Exercise:
Lay out the item lines as a Markdown table with the columns Row and Line. Begin at the line containing "Document page, 1654x931 pixels.", continue through the end of the items, and leave out any blank lines.

(Annotated listings of elements)
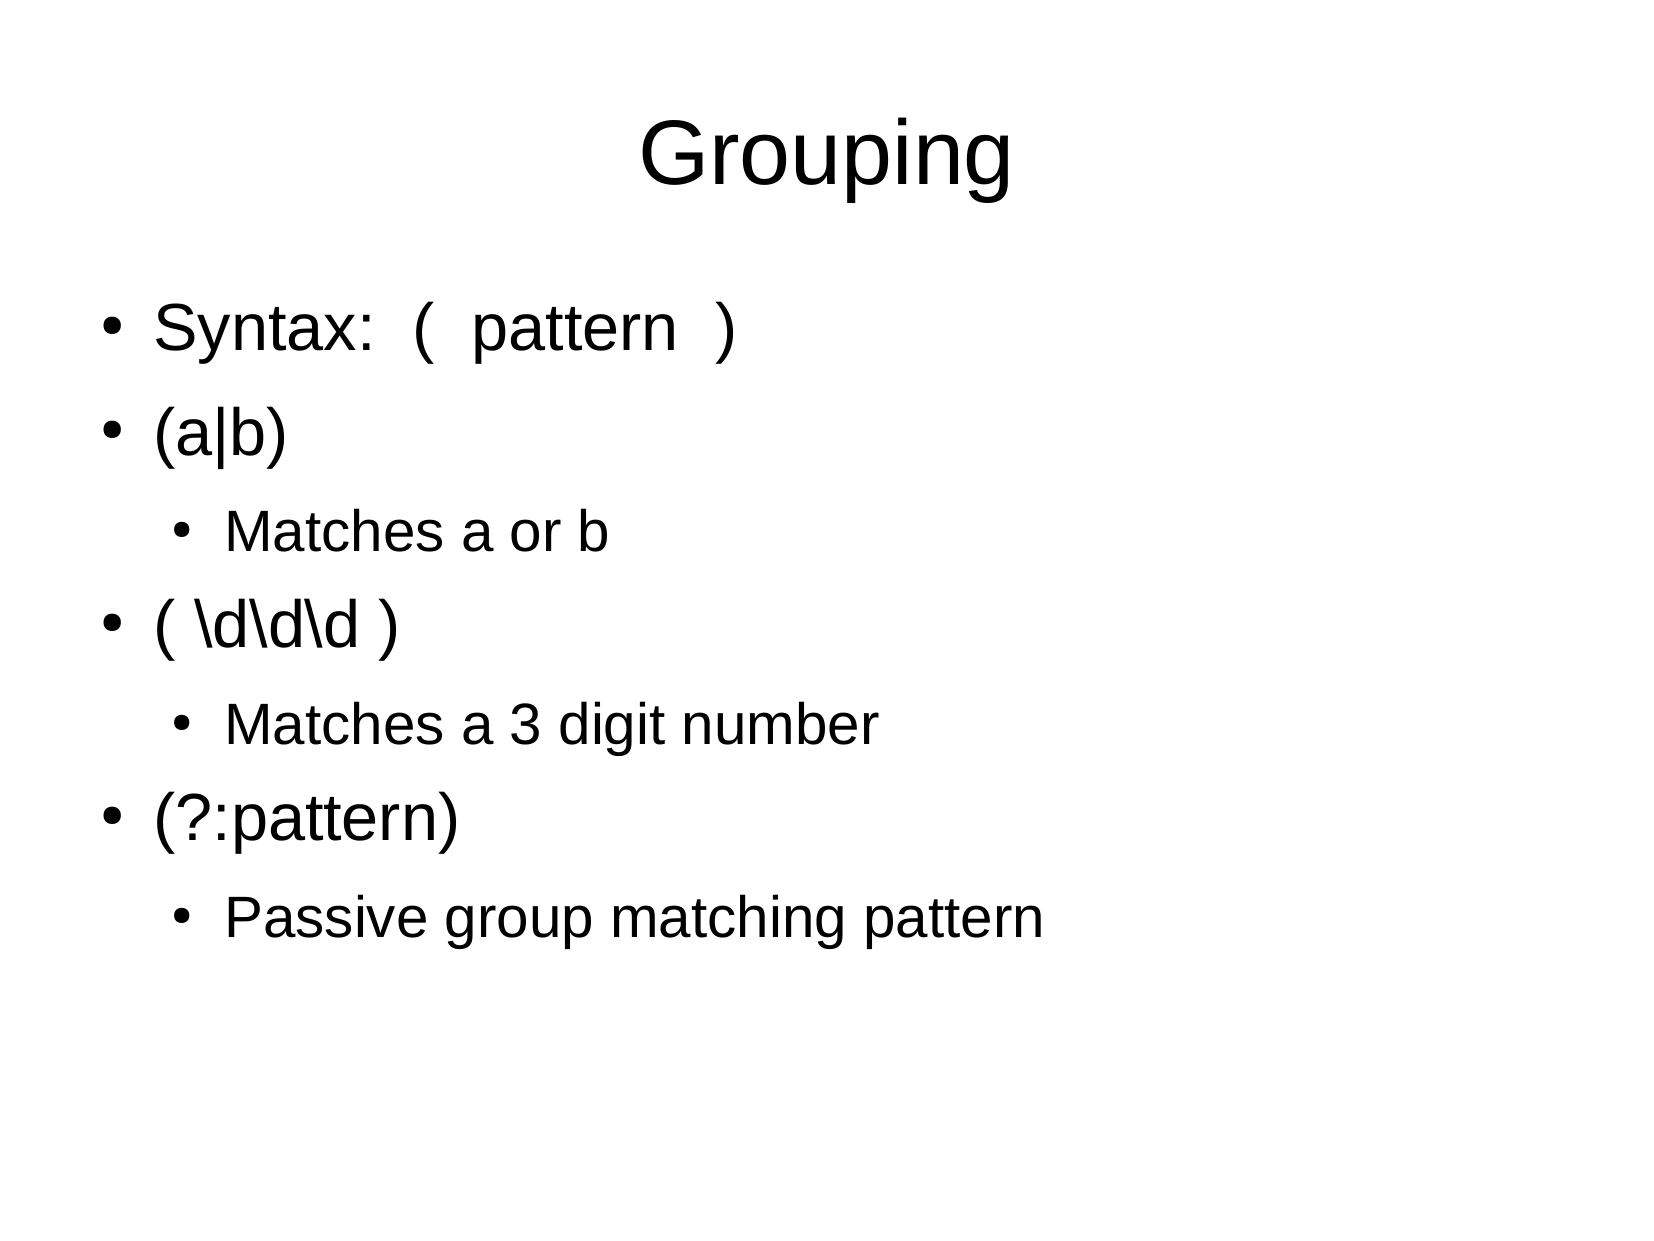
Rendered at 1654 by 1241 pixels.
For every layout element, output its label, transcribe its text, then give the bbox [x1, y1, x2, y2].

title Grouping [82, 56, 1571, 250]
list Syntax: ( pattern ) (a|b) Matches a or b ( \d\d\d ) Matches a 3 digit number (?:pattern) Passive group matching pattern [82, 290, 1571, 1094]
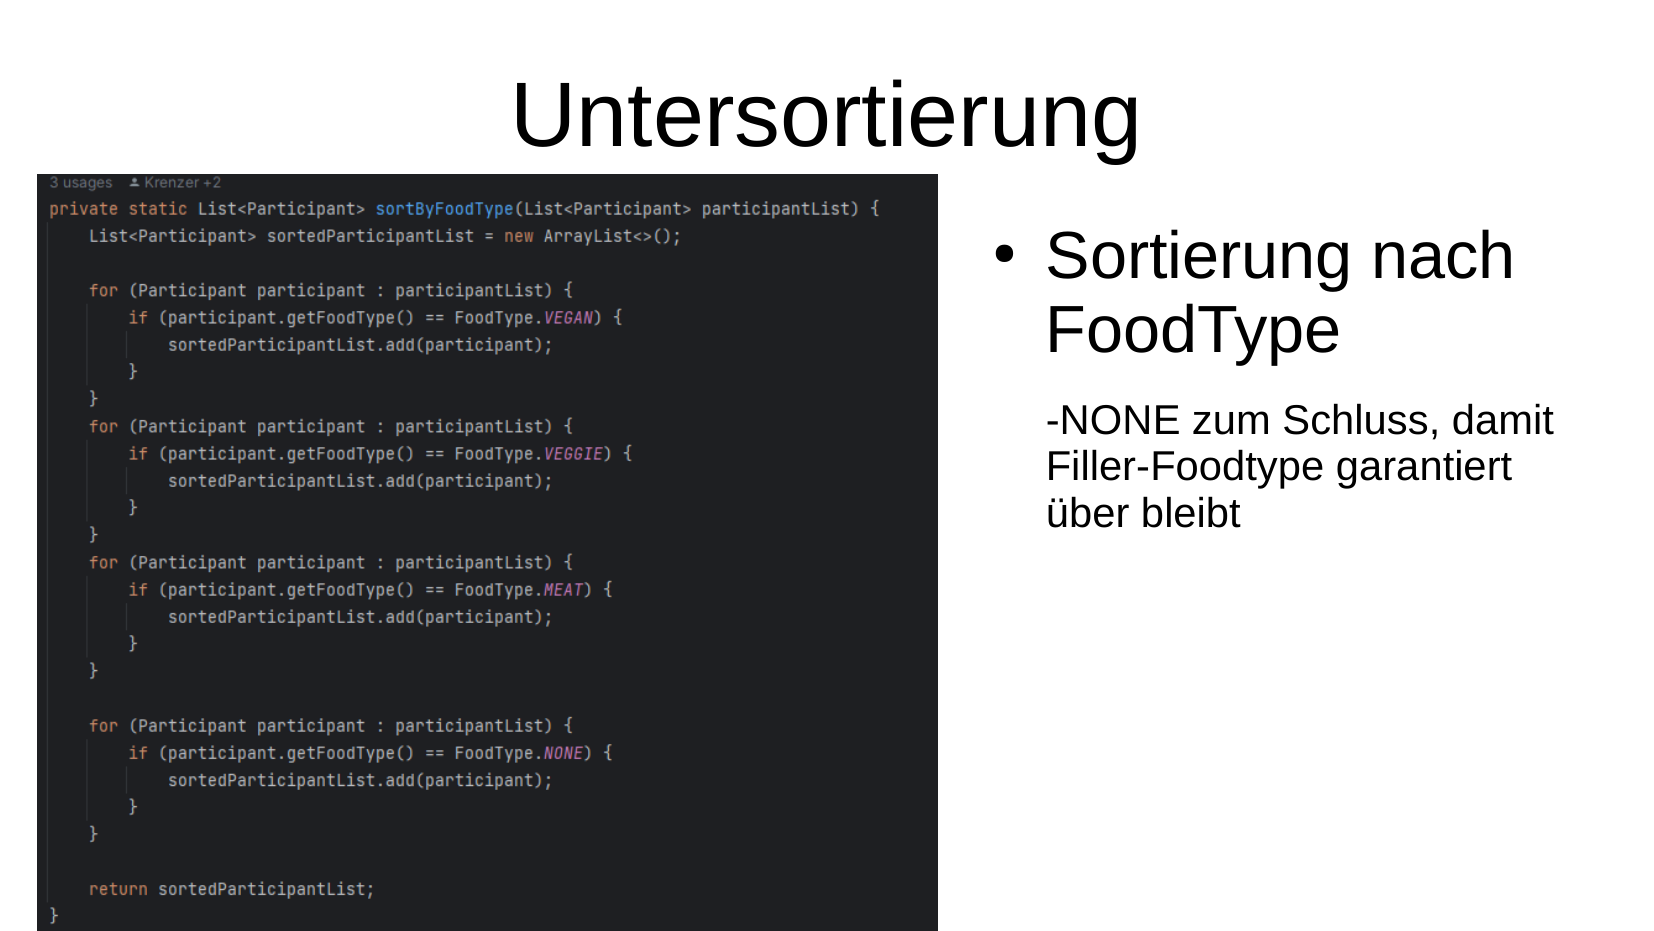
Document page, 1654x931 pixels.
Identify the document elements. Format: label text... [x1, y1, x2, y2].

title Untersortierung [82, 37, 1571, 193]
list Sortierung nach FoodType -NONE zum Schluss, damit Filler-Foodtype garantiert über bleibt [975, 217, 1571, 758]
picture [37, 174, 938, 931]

Full answer:
| Row | Line |
|---|---|
| 1 | Document page, 1654x931 pixels. |
| 2 | Identify the document elements. Format: label text... [x1, y1, x2, y2]. |
| 3 | title Untersortierung [82, 37, 1571, 193] |
| 4 | list Sortierung nach FoodType -NONE zum Schluss, damit Filler-Foodtype garantiert über bleibt [975, 217, 1571, 758] |
| 5 | picture [37, 174, 938, 931] |